I obviously don't know what goes on behind closed doors but ostensibly she is the dominant one and it would surprise me greatly to find it's actually the other way about - and I've known them for years and years.

OP posts:
ZippyCameBack · 09/08/2017 11:23

The problem is, if her house is very untidy then it is also likely to be dirty. All it takes is for someone coming into the house to make a report to the social work department and your friend will find herself having to deal with social workers, which is obviously going to be extremely stressful.
I think I'd speak to her and her husband and offer some (limited by time available)help to do a thorough clean and get everything in order. Perhaps her husband could take some time off work and she could agree to limit her spending for a while to make that possible.

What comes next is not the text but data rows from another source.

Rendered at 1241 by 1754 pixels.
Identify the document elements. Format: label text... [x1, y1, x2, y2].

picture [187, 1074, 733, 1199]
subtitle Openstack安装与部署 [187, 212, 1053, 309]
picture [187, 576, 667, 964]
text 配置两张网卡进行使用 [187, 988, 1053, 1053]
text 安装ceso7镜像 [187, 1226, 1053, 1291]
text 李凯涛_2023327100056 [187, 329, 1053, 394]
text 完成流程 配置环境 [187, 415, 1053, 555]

Together they could do all the necessary cleaning and get some sort of system in place for keeping it tidy. Once a house starts to get messy, it can very quickly get out of hand and it can feel really oppressive and hopeless.
I do really feel for her and I did get into a similar situation myself once (although I was working full time from home and also looking after 3 children at the same time). A really good, kind friend told me in the nicest possible way to pull my socks up and I did. It took about a week of frantic work from me, my friend and my husband but now I would never let it slide back into how it was before. I've sacrificed a few things to pay for a cleaner too (partly because I'm just not great at cleaning and partly because knowing the cleaner will see my mess makes me so much more likely to tidy up after myself!).
I know it's hard, but I honestly think that the best thing would be to tell your friend that she has got herself into a bit of a state and offer to help them both sort it out.

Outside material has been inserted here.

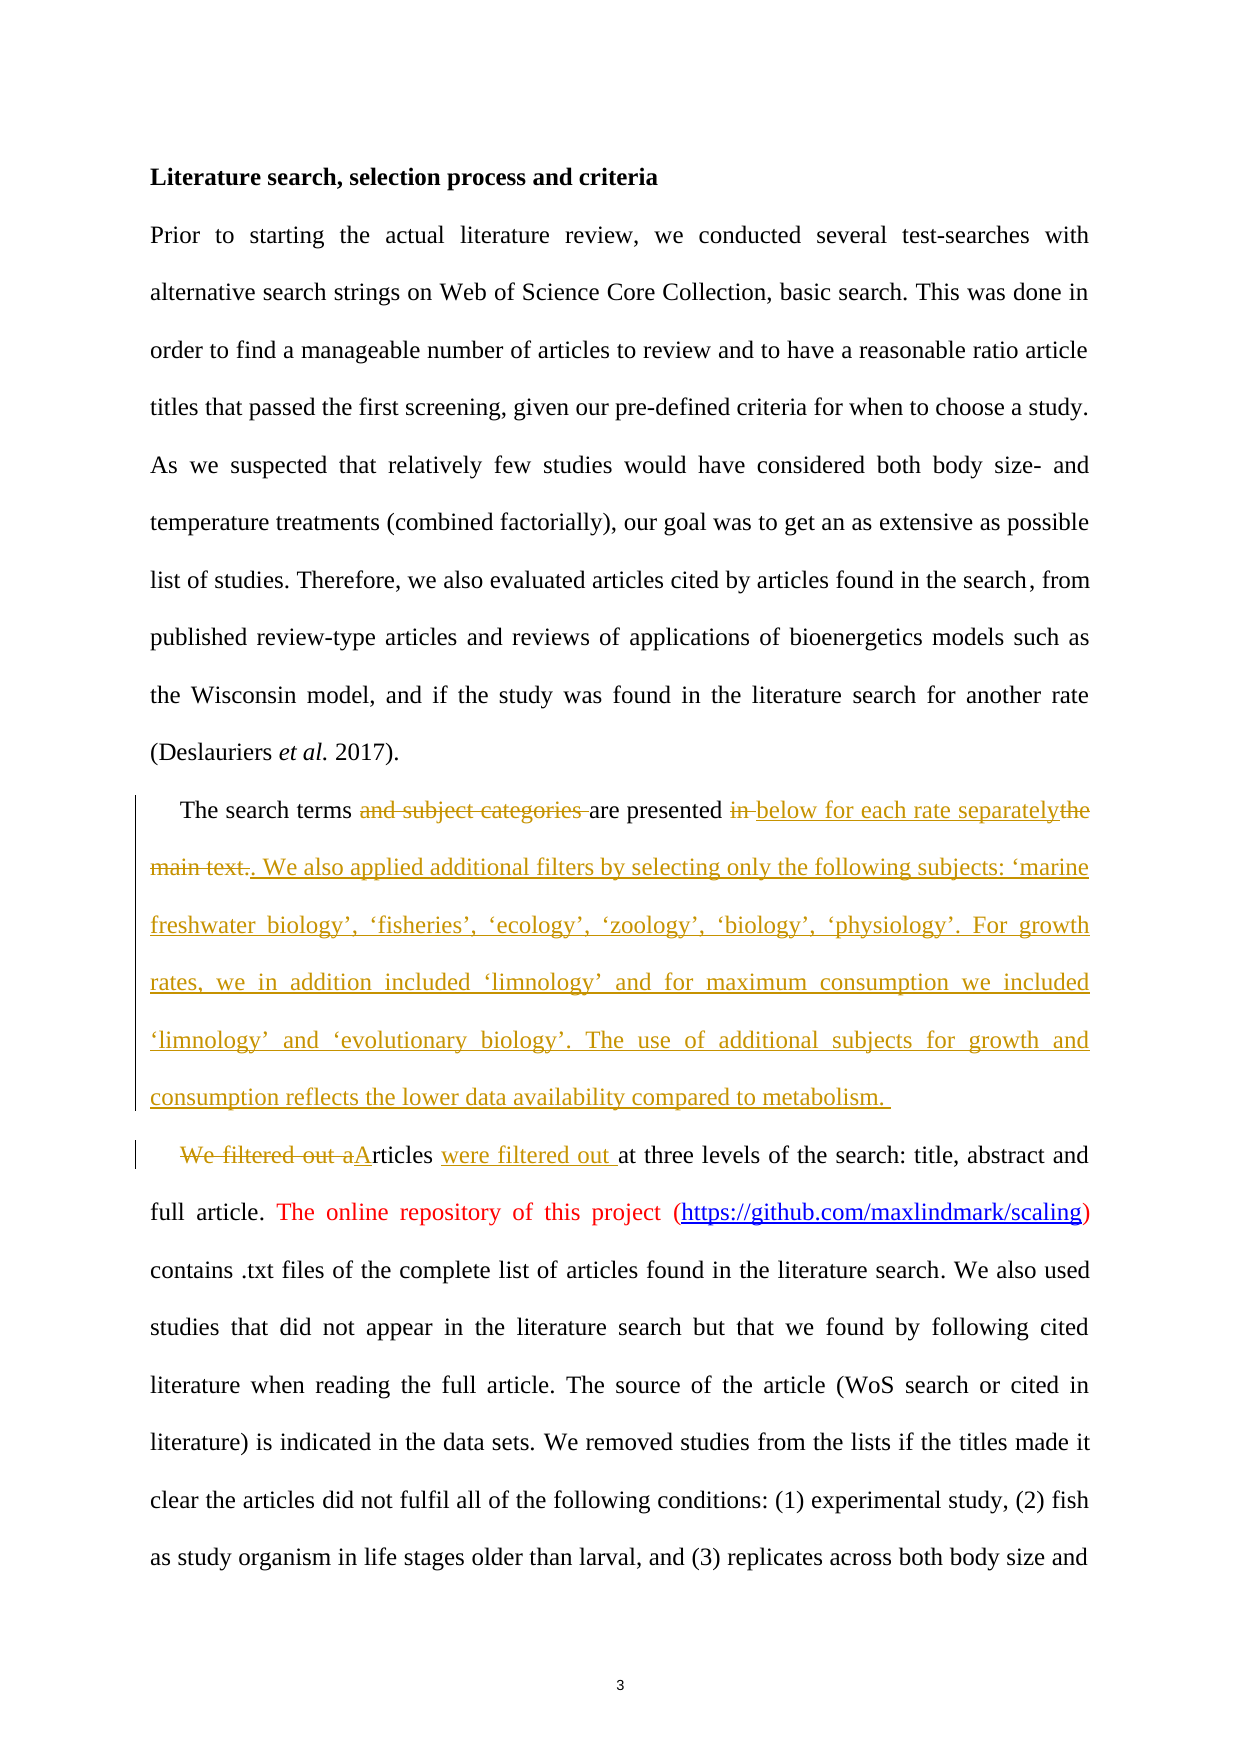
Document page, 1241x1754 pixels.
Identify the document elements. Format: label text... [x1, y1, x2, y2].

Youcanttaketheskyfromme · 09/08/2017 11:26

As her how she would feel if she were the husband.

Then tell her straight.

beedybeedybumbum · 09/08/2017 11:28

I've just sent her a text to see if she'd like me to come over and help her tidy. I've said i could take a day's leave and she couldn't put the kids to her mum and dad's house

OP posts:
beedybeedybumbum · 09/08/2017 11:30

Could not couldn't!! This bloody phone

OP posts:
NotMyPenguin · 09/08/2017 11:34
  1. "Would you feel happier if the house was tidier?"
  1. "How can I help?"
NotMyPenguin · 09/08/2017 11:35

Hey, just saw what you wrote above. That's really sweet of you :-)

NotMyPenguin · 09/08/2017 11:39

One of my friends has just offered to help me do a pre-baby tidy before my second child arrives. I am so embarrassed at the state of my bedroom, which has lots of boxes stored in it that I really need to go through in order to make space for a cot etc. Her offer meant SUCH a lot to me, even though I probably won't take it up, it really made such a difference to feel that somebody was offering to help.

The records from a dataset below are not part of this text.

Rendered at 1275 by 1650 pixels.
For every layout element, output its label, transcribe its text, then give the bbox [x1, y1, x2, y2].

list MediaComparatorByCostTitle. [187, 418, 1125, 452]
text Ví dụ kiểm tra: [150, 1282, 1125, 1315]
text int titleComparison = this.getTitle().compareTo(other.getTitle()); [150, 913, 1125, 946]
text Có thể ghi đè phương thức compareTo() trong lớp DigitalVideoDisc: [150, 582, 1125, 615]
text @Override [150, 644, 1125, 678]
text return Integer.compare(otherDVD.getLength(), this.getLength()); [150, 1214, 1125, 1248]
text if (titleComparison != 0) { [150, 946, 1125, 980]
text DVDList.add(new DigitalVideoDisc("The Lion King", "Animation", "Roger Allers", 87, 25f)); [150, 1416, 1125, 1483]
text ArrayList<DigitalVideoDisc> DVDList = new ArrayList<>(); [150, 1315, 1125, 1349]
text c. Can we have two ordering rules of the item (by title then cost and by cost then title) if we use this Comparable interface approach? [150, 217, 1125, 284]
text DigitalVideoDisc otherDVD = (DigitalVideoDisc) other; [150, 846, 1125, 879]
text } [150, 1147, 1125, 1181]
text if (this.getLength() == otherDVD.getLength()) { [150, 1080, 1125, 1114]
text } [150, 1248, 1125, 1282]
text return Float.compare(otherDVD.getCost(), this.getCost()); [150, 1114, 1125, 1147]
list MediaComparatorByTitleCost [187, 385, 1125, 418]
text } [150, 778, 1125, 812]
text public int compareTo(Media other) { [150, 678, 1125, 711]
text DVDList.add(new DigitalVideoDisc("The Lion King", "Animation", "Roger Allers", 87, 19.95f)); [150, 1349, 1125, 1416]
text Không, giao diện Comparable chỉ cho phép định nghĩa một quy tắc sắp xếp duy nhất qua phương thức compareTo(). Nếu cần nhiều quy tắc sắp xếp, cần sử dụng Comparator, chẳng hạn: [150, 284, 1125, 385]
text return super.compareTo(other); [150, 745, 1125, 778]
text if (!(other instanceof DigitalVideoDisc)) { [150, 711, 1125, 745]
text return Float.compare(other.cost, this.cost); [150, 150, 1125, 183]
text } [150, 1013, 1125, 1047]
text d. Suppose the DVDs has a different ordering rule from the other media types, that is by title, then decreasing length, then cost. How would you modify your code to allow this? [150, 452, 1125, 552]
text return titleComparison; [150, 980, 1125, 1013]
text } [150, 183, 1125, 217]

ZippyCameBack · 09/08/2017 11:44

That's really kind of you, Beedy.

beedybeedybumbum · 09/08/2017 11:46

shes responded to say no thanks, the kids have stuff coming up and it's under control.

It is not under control

I think this is the last I will mention the matter to her

OP posts:
LagunaBubbles · 09/08/2017 11:57

flyingelbows what a strange strange interpretation of the OPs posts you have.

viques · 09/08/2017 11:58

The one year old is still probably napping during the day, and the four year old is old enough to pick up her own toys and then sit and watch a DVD for half an hour on her own so really she has no excuse. One room a day well cleaned/tidied for a week and the house is done. Then it is maintenance.

morningconstitutional2017 · 09/08/2017 12:00

Your friend probably has a sneaking suspicion of the truth of the situation and this is why she's asked - but maybe she's hoping you'll give her a cosy answer.

Turn this on its head . Why not ask her how she'd feel if after a long day at work would she want to return to a house that's in a terrible state?